Where they are made and when (not necessarily by date but by what is when for me and where and under what condition I am in and what conditions are) seem to matter. Place is important to me in a great sense as far as comfort to some extent, but mostly for availability of materials: materials I know I need and use with frequency; materials of source and reference…a place that oozes aliveness, that awakens (or re-awakens, depending) every sense by its nature…the Space, the Light, the Depth, the Color and Texture and the Sounds and Movements… all the Ongoing and Everchanging events!..;. and materials of matter I happen upon and may collect because it seems they are there for me and to use and somehow it seems I do. I gather things wherever I am and they become a part of an entity that is a finished work. The work is very biographical in that sense…

…It seems important to come to a logical conclusion, a finish, a termination…time of ripeness doneness…I have strived for that…to get my art to give me everything that does not, or cannot because of circumstances, come about in other ways from other aspects…cultivated culmination of my divergent interests…whole and self sufficient…”

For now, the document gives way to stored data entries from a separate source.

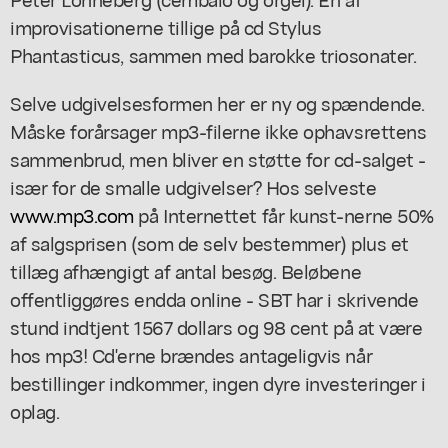
improvisationerne tillige på cd Stylus
Phantasticus, sammen med barokke triosonater.
Selve udgivelsesformen her er ny og spændende.
Måske forårsager mp3-filerne ikke ophavsrettens
sammenbrud, men bliver en støtte for cd-salget -
især for de smalle udgivelser? Hos selveste
www.mp3.com
på Internettet får kunst-nerne 50%
af salgsprisen (som de selv bestemmer) plus et
tillæg afhængigt af antal besøg. Beløbene
offentliggøres endda online - SBT har i skrivende
stund indtjent 1567 dollars og 98 cent på at være
hos mp3! Cd'erne brændes antageligvis når
bestillinger indkommer, ingen dyre investeringer i
oplag.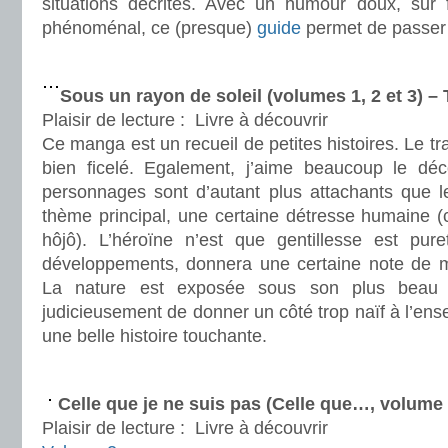
situations décrites. Avec un humour doux, sur f
phénoménal, ce (presque)
guide
permet de passer
.
Sous un rayon de soleil (volumes 1, 2 et 3) –
Plaisir de lecture :
Livre à découvrir
Ce manga est un recueil de petites histoires. Le trai
bien ficelé. Egalement, j’aime beaucoup le dé
personnages sont d’autant plus attachants que le
thème principal, une certaine détresse humaine (
hôjô). L’héroïne n’est que gentillesse est pur
développements, donnera une certaine note de miè
La nature est exposée sous son plus beau pr
judicieusement de donner un côté trop naïf à l’en
une belle histoire touchante.
.
Celle que je ne suis pas (Celle que…, volume
Plaisir de lecture :
Livre à découvrir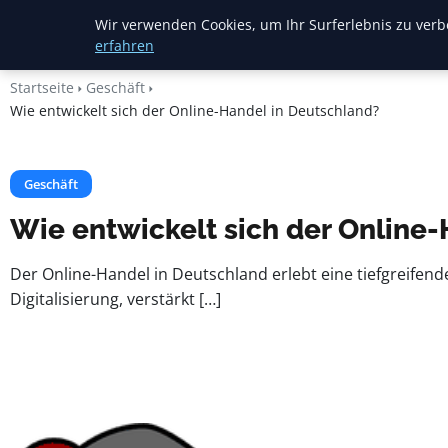
Heide Rundum
Wir verwenden Cookies, um Ihr Surferlebnis zu verbe
erfahren
Startseite
Geschäft
Wie entwickelt sich der Online-Handel in Deutschland?
Geschäft
Wie entwickelt sich der Online
Der Online-Handel in Deutschland erlebt eine tiefgreifen
Digitalisierung, verstärkt […]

NANCY PLETOS (b. 1950, d. 2016)

Nancy Pletos entered Wayne State University as a mathematics major but soon transferred to the art department, where she received her B.A. in 1972. Although a graduate painting major at Wayne (M.F.A. 1974), where she studied with John Egner,  Pletos began making small wood sculptures in 1973 (these were exhibited in a two-person show at the Willis Gallery that same year). In 1974, in a one-person exhibition at the Detroit Artists Market called “Oh Memory, Oh Memory, Oh Memory,” she showed several doll-house-like constructions built out of scraps of wood, and filled with furnishings made of bits of fabric, feathers, grass, shells, and mirrors. Pletos’ love of wood was particularly evident in a 1975 series of large, two-dimensional Logs- fantastic, organic shapes carved from sheets of plywood or Masonite. Beginning in 1976, in works she refers to as Furnishings, Pletos playfully embellished ordinary dressers, mirrors, and storage chest by adding various whimsical elements-flower-shaped drawer pulls, dayglo painted rosettes, rhinestones, or wooden beads.

 

It was, however, after her move to New York in 1976, that Pletos, forced to work in restricted space in the corners of various friends’ studios, created her intimate, hand-sized series, Small Wood Works. In these pieces, carefully assembled from small pieces of wood, colored glass, beads, and mirror fragments, then glazed with thick, glossy pigment or given a gritty texture with sand or sawdust, the artist sensitively transformed ordinary and cast-off materials into magical fantasy sculptures. This series was first exhibited in 1978 at the Feigenson-Rosenstein Gallery and at the N.A.M.E. Gallery in Chicago. Pletos’ most recent wood constructions, the Standing Gardens, exhibited in a 1979 retrospective at the Detroit Institute of Arts, are intricate, vertical spirals, some left unglazed, others lushly and flamboyantly colored. In contrast to the intimate scale of the small wood works, some of the gardens are over five feet tall. Pletos moved to Chicago in 1979.

Pletos returned to Michigan in 2016.